**Exercise brief:**
What appears from the first line of the records below through the line containing "FE/JKO/JO 1" must be reproduced verbatim.

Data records

★ ★ ★

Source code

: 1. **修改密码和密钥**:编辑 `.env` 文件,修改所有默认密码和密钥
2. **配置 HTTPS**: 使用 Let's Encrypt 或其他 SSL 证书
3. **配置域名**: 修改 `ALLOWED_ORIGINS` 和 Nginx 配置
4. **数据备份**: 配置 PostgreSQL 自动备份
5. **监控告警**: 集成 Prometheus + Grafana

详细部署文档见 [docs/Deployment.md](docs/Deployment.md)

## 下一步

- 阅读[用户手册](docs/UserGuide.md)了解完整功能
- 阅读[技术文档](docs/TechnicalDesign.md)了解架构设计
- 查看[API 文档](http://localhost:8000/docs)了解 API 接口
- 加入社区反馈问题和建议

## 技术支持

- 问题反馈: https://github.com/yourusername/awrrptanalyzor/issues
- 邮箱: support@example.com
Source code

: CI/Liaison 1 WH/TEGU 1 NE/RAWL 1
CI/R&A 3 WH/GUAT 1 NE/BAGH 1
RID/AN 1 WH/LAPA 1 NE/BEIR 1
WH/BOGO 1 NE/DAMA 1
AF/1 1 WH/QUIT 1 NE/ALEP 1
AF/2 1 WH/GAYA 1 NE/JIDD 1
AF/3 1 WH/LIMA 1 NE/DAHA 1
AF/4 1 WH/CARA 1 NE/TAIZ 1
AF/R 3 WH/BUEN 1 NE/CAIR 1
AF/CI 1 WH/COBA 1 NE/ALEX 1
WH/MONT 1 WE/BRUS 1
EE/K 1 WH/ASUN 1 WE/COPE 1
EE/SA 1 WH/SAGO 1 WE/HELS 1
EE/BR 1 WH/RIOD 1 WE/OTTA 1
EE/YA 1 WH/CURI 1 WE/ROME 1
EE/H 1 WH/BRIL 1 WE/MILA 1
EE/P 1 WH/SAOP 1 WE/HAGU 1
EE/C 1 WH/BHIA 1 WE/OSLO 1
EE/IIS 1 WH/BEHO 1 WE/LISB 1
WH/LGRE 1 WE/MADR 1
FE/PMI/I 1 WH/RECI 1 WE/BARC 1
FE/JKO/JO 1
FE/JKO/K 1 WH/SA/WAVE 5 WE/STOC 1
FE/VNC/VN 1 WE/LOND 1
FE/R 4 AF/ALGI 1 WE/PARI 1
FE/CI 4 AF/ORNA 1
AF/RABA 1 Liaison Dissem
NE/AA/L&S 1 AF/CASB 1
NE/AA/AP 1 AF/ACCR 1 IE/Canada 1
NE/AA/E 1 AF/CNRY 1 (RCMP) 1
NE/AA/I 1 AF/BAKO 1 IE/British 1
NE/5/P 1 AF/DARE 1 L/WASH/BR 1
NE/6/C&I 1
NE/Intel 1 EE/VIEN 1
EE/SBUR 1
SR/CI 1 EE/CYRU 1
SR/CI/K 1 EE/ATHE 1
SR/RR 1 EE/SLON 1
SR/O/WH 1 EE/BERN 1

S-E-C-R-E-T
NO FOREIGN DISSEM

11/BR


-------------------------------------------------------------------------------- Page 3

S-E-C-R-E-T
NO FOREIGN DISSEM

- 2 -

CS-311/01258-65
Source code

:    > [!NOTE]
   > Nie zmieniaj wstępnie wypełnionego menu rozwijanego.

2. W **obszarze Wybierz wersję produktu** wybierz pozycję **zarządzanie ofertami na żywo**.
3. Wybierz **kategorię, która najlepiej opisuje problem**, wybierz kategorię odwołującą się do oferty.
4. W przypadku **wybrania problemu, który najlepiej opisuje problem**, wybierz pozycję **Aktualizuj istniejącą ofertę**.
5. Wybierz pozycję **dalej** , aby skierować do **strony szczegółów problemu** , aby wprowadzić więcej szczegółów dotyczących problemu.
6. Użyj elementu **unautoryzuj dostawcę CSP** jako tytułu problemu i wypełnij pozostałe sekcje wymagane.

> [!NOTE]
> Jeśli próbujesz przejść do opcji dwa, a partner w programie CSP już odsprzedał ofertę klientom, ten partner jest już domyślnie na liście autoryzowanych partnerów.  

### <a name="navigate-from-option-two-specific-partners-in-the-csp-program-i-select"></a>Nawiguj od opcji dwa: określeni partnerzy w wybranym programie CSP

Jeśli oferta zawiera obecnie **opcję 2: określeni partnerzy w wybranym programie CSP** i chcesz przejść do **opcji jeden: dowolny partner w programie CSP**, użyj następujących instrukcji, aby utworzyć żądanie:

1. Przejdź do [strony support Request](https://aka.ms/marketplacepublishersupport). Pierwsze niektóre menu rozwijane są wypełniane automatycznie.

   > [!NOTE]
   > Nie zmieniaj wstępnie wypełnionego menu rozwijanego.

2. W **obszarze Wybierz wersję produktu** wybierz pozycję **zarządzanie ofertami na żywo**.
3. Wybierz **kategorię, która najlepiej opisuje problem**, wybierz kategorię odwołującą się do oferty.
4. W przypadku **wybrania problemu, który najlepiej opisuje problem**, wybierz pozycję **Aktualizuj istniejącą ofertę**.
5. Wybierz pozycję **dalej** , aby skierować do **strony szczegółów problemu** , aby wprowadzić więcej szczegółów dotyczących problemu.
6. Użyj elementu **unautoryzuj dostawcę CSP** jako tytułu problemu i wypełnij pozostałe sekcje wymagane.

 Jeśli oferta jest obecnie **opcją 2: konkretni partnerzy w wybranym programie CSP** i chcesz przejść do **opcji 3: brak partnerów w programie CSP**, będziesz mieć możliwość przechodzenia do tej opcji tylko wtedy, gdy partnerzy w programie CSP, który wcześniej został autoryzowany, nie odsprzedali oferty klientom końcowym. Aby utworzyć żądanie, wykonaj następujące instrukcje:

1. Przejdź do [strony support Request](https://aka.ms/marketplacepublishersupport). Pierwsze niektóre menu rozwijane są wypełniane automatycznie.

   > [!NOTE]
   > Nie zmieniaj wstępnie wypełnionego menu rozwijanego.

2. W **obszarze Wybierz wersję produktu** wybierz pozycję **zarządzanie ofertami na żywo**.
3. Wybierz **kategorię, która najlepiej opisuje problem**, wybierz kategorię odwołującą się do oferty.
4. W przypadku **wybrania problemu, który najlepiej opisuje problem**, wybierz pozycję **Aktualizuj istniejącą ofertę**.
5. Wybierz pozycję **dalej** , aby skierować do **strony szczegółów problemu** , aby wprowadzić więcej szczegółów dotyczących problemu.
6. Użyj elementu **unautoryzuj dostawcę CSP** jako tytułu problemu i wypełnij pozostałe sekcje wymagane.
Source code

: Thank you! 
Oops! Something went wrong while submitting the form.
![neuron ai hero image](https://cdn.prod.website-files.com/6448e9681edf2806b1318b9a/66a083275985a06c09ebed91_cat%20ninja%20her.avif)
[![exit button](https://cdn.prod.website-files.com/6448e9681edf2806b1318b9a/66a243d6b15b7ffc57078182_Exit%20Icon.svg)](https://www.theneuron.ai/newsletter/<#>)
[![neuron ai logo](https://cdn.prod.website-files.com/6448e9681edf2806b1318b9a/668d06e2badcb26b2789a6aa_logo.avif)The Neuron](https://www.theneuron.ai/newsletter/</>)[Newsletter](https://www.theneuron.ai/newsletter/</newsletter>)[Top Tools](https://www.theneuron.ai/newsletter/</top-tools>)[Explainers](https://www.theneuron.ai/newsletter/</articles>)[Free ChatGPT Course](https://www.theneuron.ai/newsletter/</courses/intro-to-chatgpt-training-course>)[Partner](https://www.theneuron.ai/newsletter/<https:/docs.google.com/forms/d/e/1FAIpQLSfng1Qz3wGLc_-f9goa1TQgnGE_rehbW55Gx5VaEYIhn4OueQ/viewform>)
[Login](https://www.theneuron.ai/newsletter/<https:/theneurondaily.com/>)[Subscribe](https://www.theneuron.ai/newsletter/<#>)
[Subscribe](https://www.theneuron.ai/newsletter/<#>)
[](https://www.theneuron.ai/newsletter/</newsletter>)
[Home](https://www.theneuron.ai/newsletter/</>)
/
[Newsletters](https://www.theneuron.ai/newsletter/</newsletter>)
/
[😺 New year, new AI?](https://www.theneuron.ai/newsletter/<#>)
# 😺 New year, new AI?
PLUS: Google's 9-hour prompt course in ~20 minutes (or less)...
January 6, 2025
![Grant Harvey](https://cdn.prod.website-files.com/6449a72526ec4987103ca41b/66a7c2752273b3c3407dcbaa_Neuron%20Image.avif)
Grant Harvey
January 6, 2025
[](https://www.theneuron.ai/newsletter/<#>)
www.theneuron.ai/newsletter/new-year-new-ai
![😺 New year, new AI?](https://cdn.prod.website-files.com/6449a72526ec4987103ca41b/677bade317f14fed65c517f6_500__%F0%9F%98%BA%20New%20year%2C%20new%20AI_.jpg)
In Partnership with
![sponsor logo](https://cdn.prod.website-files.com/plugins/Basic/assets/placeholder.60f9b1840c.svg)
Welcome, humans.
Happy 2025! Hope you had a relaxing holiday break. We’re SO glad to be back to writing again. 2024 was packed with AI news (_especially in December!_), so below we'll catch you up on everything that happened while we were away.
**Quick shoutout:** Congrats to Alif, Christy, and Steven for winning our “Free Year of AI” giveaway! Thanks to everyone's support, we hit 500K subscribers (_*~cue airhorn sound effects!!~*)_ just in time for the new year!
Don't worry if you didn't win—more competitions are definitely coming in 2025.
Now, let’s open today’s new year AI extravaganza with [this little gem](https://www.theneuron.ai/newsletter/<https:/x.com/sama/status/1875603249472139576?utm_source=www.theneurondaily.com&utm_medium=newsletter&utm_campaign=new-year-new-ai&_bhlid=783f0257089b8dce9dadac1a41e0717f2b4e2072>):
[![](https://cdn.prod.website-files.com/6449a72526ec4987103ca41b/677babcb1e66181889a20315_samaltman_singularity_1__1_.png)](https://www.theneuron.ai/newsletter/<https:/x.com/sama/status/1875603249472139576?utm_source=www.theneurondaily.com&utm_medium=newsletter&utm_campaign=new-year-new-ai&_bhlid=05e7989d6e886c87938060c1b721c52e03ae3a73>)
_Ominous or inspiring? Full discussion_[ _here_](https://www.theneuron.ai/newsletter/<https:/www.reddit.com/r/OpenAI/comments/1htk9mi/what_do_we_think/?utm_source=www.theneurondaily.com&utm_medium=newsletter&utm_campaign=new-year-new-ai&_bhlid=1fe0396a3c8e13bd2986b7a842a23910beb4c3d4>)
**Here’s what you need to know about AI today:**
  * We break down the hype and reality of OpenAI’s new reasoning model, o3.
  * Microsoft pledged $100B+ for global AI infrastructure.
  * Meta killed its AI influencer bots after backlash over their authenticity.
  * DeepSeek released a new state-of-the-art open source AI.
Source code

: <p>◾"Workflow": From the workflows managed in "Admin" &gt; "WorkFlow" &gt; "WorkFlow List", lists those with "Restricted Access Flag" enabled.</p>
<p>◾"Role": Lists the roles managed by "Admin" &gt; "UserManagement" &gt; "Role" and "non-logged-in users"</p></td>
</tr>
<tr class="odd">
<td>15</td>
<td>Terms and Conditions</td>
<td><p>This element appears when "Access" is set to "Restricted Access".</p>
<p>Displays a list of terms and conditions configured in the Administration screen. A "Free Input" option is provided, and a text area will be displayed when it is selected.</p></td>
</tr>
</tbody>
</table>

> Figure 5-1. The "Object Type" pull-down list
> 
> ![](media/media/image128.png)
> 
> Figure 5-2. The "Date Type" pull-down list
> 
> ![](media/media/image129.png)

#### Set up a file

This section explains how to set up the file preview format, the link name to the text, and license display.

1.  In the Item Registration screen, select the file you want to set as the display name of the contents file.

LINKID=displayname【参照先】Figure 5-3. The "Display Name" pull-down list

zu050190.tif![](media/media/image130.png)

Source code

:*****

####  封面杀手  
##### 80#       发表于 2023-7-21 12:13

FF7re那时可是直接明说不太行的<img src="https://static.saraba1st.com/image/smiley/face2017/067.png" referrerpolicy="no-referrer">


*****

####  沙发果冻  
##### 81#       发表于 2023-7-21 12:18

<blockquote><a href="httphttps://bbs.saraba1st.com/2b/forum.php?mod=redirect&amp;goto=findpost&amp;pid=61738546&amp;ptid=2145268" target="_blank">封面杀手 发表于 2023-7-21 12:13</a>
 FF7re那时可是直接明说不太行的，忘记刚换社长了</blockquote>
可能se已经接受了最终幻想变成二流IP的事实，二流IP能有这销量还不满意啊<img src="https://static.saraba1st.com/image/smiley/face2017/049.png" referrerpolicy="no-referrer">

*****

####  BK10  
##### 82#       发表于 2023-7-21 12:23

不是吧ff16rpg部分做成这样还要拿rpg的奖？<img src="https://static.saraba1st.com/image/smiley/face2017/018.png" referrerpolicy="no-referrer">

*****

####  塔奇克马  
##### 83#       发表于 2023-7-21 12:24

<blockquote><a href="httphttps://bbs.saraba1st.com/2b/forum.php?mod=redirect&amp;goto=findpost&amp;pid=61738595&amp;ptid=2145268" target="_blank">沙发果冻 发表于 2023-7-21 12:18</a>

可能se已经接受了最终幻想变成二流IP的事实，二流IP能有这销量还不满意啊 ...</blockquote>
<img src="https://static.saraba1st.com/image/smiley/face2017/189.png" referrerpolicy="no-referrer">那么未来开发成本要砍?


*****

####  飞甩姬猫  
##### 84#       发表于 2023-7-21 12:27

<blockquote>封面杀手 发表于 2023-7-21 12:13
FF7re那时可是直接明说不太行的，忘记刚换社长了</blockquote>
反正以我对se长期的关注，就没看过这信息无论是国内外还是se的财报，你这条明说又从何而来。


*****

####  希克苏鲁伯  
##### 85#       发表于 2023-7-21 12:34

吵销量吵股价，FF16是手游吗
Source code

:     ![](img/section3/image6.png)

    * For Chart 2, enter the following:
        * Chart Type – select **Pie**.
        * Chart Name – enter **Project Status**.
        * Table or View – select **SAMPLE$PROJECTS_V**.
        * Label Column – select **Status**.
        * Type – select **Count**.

★ ★ ★

**Task result:**
Source code

: 1. **修改密码和密钥**:编辑 `.env` 文件,修改所有默认密码和密钥
2. **配置 HTTPS**: 使用 Let's Encrypt 或其他 SSL 证书
3. **配置域名**: 修改 `ALLOWED_ORIGINS` 和 Nginx 配置
4. **数据备份**: 配置 PostgreSQL 自动备份
5. **监控告警**: 集成 Prometheus + Grafana

详细部署文档见 [docs/Deployment.md](docs/Deployment.md)

## 下一步

- 阅读[用户手册](docs/UserGuide.md)了解完整功能
- 阅读[技术文档](docs/TechnicalDesign.md)了解架构设计
- 查看[API 文档](http://localhost:8000/docs)了解 API 接口
- 加入社区反馈问题和建议

## 技术支持

- 问题反馈: https://github.com/yourusername/awrrptanalyzor/issues
- 邮箱: support@example.com
Source code

: CI/Liaison 1 WH/TEGU 1 NE/RAWL 1
CI/R&A 3 WH/GUAT 1 NE/BAGH 1
RID/AN 1 WH/LAPA 1 NE/BEIR 1
WH/BOGO 1 NE/DAMA 1
AF/1 1 WH/QUIT 1 NE/ALEP 1
AF/2 1 WH/GAYA 1 NE/JIDD 1
AF/3 1 WH/LIMA 1 NE/DAHA 1
AF/4 1 WH/CARA 1 NE/TAIZ 1
AF/R 3 WH/BUEN 1 NE/CAIR 1
AF/CI 1 WH/COBA 1 NE/ALEX 1
WH/MONT 1 WE/BRUS 1
EE/K 1 WH/ASUN 1 WE/COPE 1
EE/SA 1 WH/SAGO 1 WE/HELS 1
EE/BR 1 WH/RIOD 1 WE/OTTA 1
EE/YA 1 WH/CURI 1 WE/ROME 1
EE/H 1 WH/BRIL 1 WE/MILA 1
EE/P 1 WH/SAOP 1 WE/HAGU 1
EE/C 1 WH/BHIA 1 WE/OSLO 1
EE/IIS 1 WH/BEHO 1 WE/LISB 1
WH/LGRE 1 WE/MADR 1
FE/PMI/I 1 WH/RECI 1 WE/BARC 1
FE/JKO/JO 1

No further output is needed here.